Summary of ‘Antifungal therapy in infants and children with proven, probable or suspected invasive fungal infections’



This is a summary of a Cochrane review, published in this issue of EBCH, first published as: Blyth CC, Hale K, Palasanthiran P, O'Brien T, Bennett MH. Antifungal therapy in infants and children with proven, probable or suspected invasive fungal infections. Cochrane Database of Systematic Reviews 2010, Issue 2. Art. No.: CD006343. DOI: 10.1002/14651858.CD006343.pub2. Copyright © 2010 The Cochrane Collaboration. Published by John Wiley & Sons, Ltd. The Cochrane Collaboration


  • This review aims to investigate different antifungal therapies in children with proven, probable or suspected invasive fungal infections (IFI).


  • Most children who develop fungal infections have received chemotherapy for a malignancy or have undergone a haematopoietic stem cell or solid organ transplant. The incidence of IFI in these groups is between 5% and 25%.

  • Early and aggressive treatment of suspected infections with empiric antifungal therapy is common.

  • Conventional amphotericin B deoxycholate is a broad spectrum antifungal agent that has been the usual treatment in the past for most IFI. Its use is complicated by nephrotoxicity and infusion-related reactions. More recently, other agents such as lipid formulations of amphotericin B, triazole derivatives and echinocandins have increased treatment options.


  • This review included seven trials with a total of 629 participants.


  • This review looked at trials that compared antifungal agents to other antifungal agents or combination of agents, no treatment or an inactive placebo.

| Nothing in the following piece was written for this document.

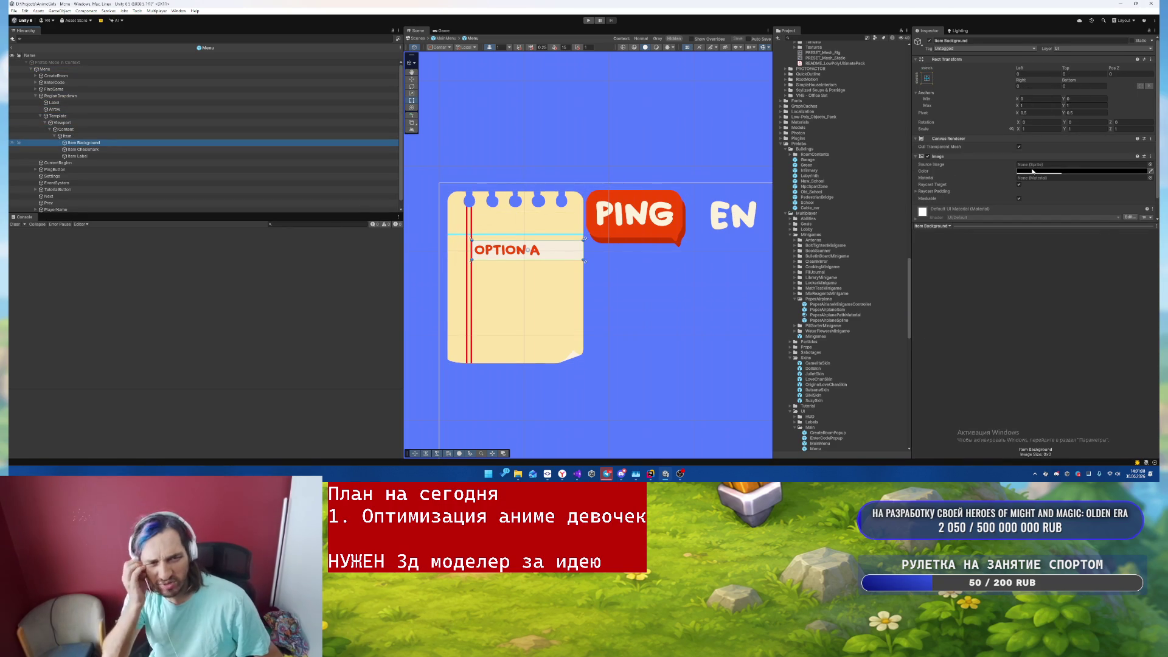
pyautogui.click(1032, 171)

  • Four trials compared lipid amphotericin B with amphotericin B deoxycholate in suspected IFI. Two trials compared micafungin with liposomal amphotericin B—one in proven invasive candidiasis and one in suspected IFI. The seventh trial compared flucanozole to itraconozole in proven invasive candidiasis.

  • Quality of the trials was moderate to high, with one being reported only in abstract form.

  • No difference was found for the primary outcomes of all-cause mortality, infection-related mortality, and resolution of infection (if the child had a proven IFI) in any trial or in pooled data but these outcomes were not reported for all seven trials.

  • With regard to secondary outcomes, treatment with a lipid preparation of amphotericin B (vs conventional amphotericin B) significantly decreased nephrotoxicity (RR: 0.43, 95% CI: 0.21, 0.90). Also in comparison with conventional amphotericin B, liposomal amphotericin decreased infusion-related chills (RR: 0.37; 95% CI: 0.21, 0.64) but amphotericin B colloidal dispersion (another lipid amphotericin preparation) increased infusion-related chills (RR 1.76, 95% CI 1.09 to 2.85, p = 0.02) with each comparison being based on only one study. There was no significant difference in any other secondary outcomes including partial resolution of proven IFI, resolution of fever, progression of disease, breakthrough fungal infections, or other adverse events. Again, reporting was incomplete for all outcomes.


  • Recognizing the paucity of data, it is reasonable to recommend a lipid preparation of amphotericin B over conventional amphotericin B in children with suspected or proven IFI to minimize nephrotoxicity if cost permits.

  • Echinocandins may be considered as an alternative to amphotericin B preparations as efficacy and safety appear to be comparable. Again, data is limited.

  • There are no pediatric RCTs with newer triazoles (voriconazole and posaconazole).

How Recent is the Evidence

  • Databases were searched up to September 2008.

Research Gaps

  • Further epidemiological studies clarifying differences between neonates, children and adults with IFI are needed.

  • Further randomized controlled antifungal trials enrolling children are required.